Encompassing 800 architectural drawings, models, sketches, paintings, sculptures, and personal notebooks, C.A.S.A. explores Siza’s oeuvre through nine typologies—the “homes” he has designed for commerce, culture, faith, family, idleness, knowledge, people, studio, and work. The exhibition analyzes projects finished and unfinished, and largely located in Portugal, including the Expo ’98 Portuguese National Pavilion in Lisbon, the College of Architecture at the University of Porto (1979–1997), and the Centro Paroquial church in the architect’s hometown of Matosinhos (1955–1960). The curatorial narrative homes in on the architect’s influence on his country, the story that’s also the nucleus of the museum’s archive.

Álvaro Siza archival materials on display
800 architectural drawings, models, sketches, paintings, sculptures, and personal notebooks from Siza are on display in the archival exhibition. (Filipe Braga)

Today, Siza is one of the world’s foremost architects, but Choupina reminds the viewer that Siza originally wanted to be a sculptor. His gestural designs often focused on creating interior conditions where light surprises and connections to surroundings feel entirely natural. A particularly sweet moment in the show places an early figurative wood sculpture in dialogue with a floorplan for the museum expansion’s building—its angled form reveals the artistic spirit that underlies his architecture.

Álvaro Siza archival materials on dispaly
The exhibition analyzes projects by Siza finished and unfinished, and largely located in Portugal. (Filipe Braga)

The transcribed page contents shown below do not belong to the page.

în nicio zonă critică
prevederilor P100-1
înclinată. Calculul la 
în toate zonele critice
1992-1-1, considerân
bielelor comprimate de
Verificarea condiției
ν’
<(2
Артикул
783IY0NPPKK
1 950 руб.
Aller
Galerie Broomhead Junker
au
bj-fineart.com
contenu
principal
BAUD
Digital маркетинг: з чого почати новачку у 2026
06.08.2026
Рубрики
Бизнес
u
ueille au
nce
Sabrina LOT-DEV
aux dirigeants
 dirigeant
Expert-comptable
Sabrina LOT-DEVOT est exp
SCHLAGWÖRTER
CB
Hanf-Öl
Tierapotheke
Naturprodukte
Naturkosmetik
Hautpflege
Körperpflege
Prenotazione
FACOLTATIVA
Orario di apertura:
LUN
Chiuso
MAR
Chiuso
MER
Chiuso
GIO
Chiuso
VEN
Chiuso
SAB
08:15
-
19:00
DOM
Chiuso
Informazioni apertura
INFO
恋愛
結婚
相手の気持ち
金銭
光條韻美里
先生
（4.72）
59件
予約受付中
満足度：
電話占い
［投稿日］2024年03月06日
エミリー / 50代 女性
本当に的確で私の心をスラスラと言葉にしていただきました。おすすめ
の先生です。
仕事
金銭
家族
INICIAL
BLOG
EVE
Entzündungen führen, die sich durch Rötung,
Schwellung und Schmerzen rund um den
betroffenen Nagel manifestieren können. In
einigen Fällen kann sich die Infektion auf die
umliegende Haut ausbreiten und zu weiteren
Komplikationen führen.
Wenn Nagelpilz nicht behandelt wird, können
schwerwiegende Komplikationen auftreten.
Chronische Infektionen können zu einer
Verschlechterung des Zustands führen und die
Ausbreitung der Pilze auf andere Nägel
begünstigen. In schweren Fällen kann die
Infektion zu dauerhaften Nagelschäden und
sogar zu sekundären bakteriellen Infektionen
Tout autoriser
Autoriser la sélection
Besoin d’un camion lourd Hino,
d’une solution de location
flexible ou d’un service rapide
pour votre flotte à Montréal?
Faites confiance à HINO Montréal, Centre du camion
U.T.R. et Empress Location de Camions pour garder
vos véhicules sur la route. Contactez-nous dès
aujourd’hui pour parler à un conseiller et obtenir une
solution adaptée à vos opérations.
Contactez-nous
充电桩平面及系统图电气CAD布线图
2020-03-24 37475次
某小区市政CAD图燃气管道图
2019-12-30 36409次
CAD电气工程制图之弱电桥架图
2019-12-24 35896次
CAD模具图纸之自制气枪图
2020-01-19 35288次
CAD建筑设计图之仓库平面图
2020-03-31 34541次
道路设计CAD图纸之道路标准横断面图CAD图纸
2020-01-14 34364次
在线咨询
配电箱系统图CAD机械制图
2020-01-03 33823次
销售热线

Though most of the pieces in C.A.S.A. were held in the architect’s personal studio until 2016, several new pieces were donated from the private collections of his sister Teresa Siza and frequent collaborator Carlos Castanheira. They include some of Siza’s earliest paintings—portraits of family members, landscapes, and pastoral scenes of horses—that give an intimate look into his creative origins.

Improbable Anagrams installation view
The inaugural exhibition Improbable Anagrams is a selection of artworks from the Serralves Museum collection curated by director Philippe Vergne. (Filipe Braga)

Both C.A.S.A. and Improbable Anagrams are on view for six months. After they close, an entire floor of the museum wing will be dedicated to exhibits on architecture in perpetuity. To Siza, “there are now no better-prepared, better-equipped, and better-qualified places to display the works that are [archived] here.”

Elizabeth Fazzare is a New York–based editor and journalist who covers architecture, design, culture, and travel.